By Anita Katz on June 11, 2015 1:00 am
Foreground is background, background is foreground and static images appear to shift when the viewer moves in front of them in British painter Patrick Hughes’ explorations of perspective and perception. “Patrick Hughes: Opperspective” at Scott Richards Contemporary Art contains seven wall reliefs – trippy, surreal oil paintings on connected panels that extend forward from the wall at different angles. Art history, pop art, Venice and Peggy Guggenheim’s art collection in the Italian city inspired these painting-sculpture fusions.
Hughes’ reverse-perspective method dates back to 1964, when he created the “reverspective,” an illusion on a three-dimensional surface in which the parts of the picture that appear farthest away are actually closest to the viewer.
By reversing the apparent perspective and revealing numerous points of view, Hughes also creates an illusion of motion. When viewed straight on, his works appear to be two-dimensional stationary paintings. But as the viewer moves in front of these constructions, the pictures look as if they are shifting or swaying; the effect reveals or conceals different facets of the picture.
These factors are at work in the current exhibition, which, despite its trim size, involves serious viewer engagement.

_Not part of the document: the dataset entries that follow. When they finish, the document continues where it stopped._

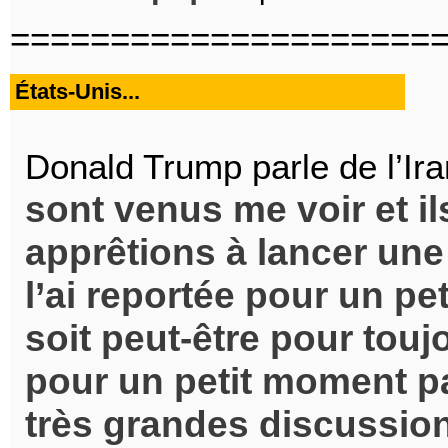
=====================
États-Unis...
Donald Trump parle de l’Ira
sont venus me voir et i
apprêtions à lancer une
l’ai reportée pour un p
soit peut-être pour touj
pour un petit moment p
très grandes discussion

In “Populart” (26.25 by 57.25 by 8 inches), Hughes salutes pop art and plays with viewer perception with an interior landscape of zig-zaggy walls featuring familiar images by Warhol, Lichtenstein and other giants of the movement. A wedge-shaped column of Brillo boxes corresponds with the theme and the design. Book-lined shelves further enliven the colorful picture. The window behind a pair of walls is, on closer look, actually in front of them.
In “Venetian Vision” (29 by 67 by 8 inches), buildings shaped like slices of cake or approaching ships sit surrealistically on blue waters. Closely observed, the urban scapes in the rectangular spaces at the rear of the buildings turn out to be painted in front of the buildings, and if viewers move their bodies side to side, the structures appear to swing back and forth.
Hughes – whose influences include Paul Klee, Rene Magritte, Giorgio de Chirico and Eugene Ionesco – has exhibited in London, Paris, New York City, Toronto, Seoul, Los Angeles and Chicago. His works also are in collections at the British Library and the Tate gallery in London.